Mientras corría por salvar su vida, Shi-Mae oyó de pronto la voz de él entre los gruñidos de la bestia. Era una voz tan agradable como la de cualquier elfo, y la llamaba por su nombre, y le decía que todo aquello no era más que una pesadilla. Shi-Mae sabía que no era una pesadilla. Sabía que aquel lobo estaba a punto de devorarla, sabía que debajo de aquella forma animal se escondía la persona de la que estaba enamorada, una persona que le había ocultado hasta aquel momento su terrible secreto.
Una persona en la que ya nunca más podría confiar. Shi-Mae cerró los ojos a la bestia; decidió que, si tenía que morir, se dejaría llevar por aquella voz...
Y vio a Fenris frente a ella, y vio que sostenía en brazos a una chica elfa que le resultaba conocida... y recordó de golpe que ella era Shi-Mae, la Archimaga del Bosque Dorado, que había sido arrastrada al Laberinto de las Sombras y que aquella jovencita era lo único que se interponía entre ella y el trono del reino de los elfos.
Sin embargo, estaba demasiado débil para hacer nada, siquiera para moverse. Cuando vio que el elfo volvía a transformarse en lobo, decidió que, seguramente, seguía en medio de una pesadilla.
—¡Kai! —gritó entonces Dana, entre sueños. —Estoy aquí, Dana —dijo Kai suavemente.
—A tu lado. Ella cerró los ojos y sonrió, un poco más relajada.

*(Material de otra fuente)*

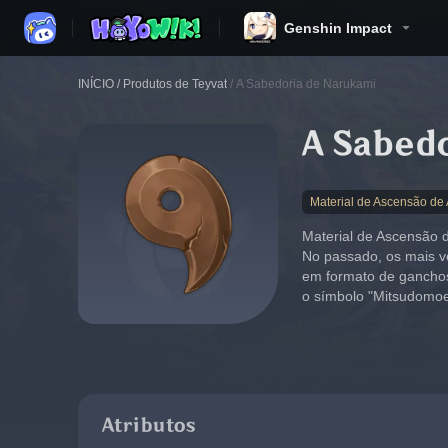
Genshin Impact
INÍCIO
/
Produtos de Teyvat
/
A Sabedoria de Narukami
A Sabed
Material de Ascensão de
Material de Ascensão 
No passado, os mais v
em formato de ganchos 
o símbolo "Mitsudomoe
Atributos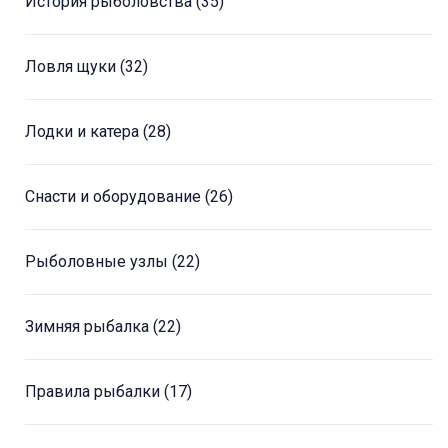
История рыболовства
(35)
Ловля щуки
(32)
Лодки и катера
(28)
Снасти и оборудование
(26)
Рыболовные узлы
(22)
Зимняя рыбалка
(22)
Правила рыбалки
(17)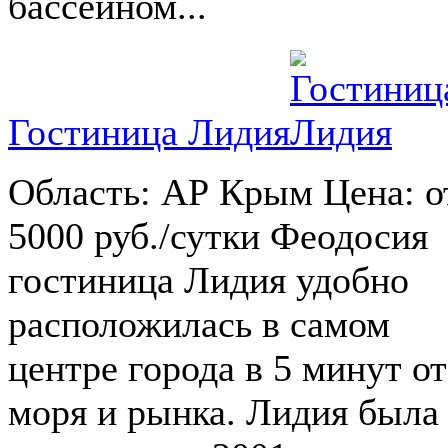
бассейном...
Гостиница Лидия
Область: АР Крым Цена: о
5000 руб./сутки Феодосия
гостиница Лидия удобно
расположилась в самом
центре города в 5 минут от
моря и рынка. Лидия была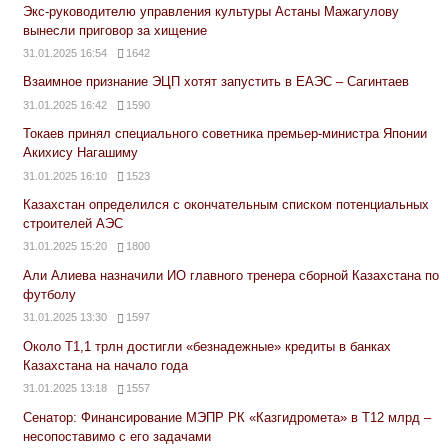
Экс-руководителю управления культуры Астаны Мажагулову
вынесли приговор за хищение
31.01.2025 16:54
1642
Взаимное признание ЭЦП хотят запустить в ЕАЭС – Сагинтаев
31.01.2025 16:42
1590
Токаев принял специального советника премьер-министра Японии
Акихису Нагашиму
31.01.2025 16:10
1523
Казахстан определился с окончательным списком потенциальных
строителей АЭС
31.01.2025 15:20
1800
Али Алиева назначили ИО главного тренера сборной Казахстана по
футболу
31.01.2025 13:30
1597
Около Т1,1 трлн достигли «безнадежные» кредиты в банках
Казахстана на начало года
31.01.2025 13:18
1557
Сенатор: Финансирование МЭПР РК «Казгидромета» в Т12 млрд –
несопоставимо с его задачами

—Parece que reacciona —comentó Salamandra, esperanzada. —Te ha oído, Kai.
—Mirad —dijo entonces Jonás. —Viene alguien. Todos, excepto Dana, que seguía ausente, se volvieron hacia el lado que señalaba el chico. Vieron entre las brumas la figura de un enorme lobo acercándose. Conrado se irguió, como movido por un resorte.

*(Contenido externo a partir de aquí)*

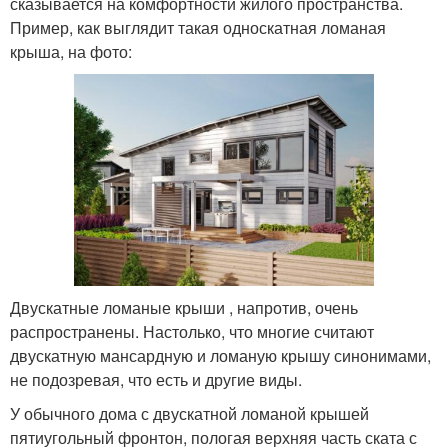
сказывается на комфортности жилого пространства.
Пример, как выглядит такая односкатная ломаная
крыша, на фото:
Двускатные ломаные крыши , напротив, очень
распространены. Настолько, что многие считают
двускатную мансардную и ломаную крышу синонимами,
не подозревая, что есть и другие виды.
У обычного дома с двускатной ломаной крышей
пятиугольный фронтон, пологая верхняя часть ската с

—No —murmuró. —¿Qué has hecho? Jonás se removió, nervioso; sin embargo, Salamandra mantuvo su mirada clavada en la sombra del lobo, con la esperanza de que las pesadillas de Fenris no se hubiesen hecho realidad. Las sombras seguían susurrando a su alrededor; la muchacha estaba aprendiendo a no escucharlas, pero en esta ocasión no logró evitar que sembraran su corazón de inquietud.
—Fenris —murmuró. —No, Fenris.
Sintió que Jonás la rodeaba con el brazo. Eso la reconfortó.
El lobo se aproximó a ellos, surgiendo de las brumas y del juego de luces y sombras de aquella engañosa prisión. Se detuvo frente a ellos y los miró.
Entonces inclinó la cabeza y todos pudieron ver que, montada sobre su lomo, aferrada al pelaje de su cuello y muy asustada, pero sana y salva, estaba Nawin, la princesa elfa.
—¡Nawin! —exclamó Jonás; sin embargo, no se atrevió a acercarse al enorme lobo.
El animal sonrió, y comenzó su transformación. Lo vieron adoptar de nuevo su forma de elfo, lo vieron desplegar su túnica de color rojo y fijar en ellos la mirada de sus ojos de color miel.
Sostenía entre sus brazos a Nawin. Avanzó hacia ellos y, con gesto serio, depositó a la princesa en el suelo. Entonces se giró y miró hacia atrás, y los otros pudieron ver que tras él estaba Shi-Mae, aturdida, en pie entre las sombras.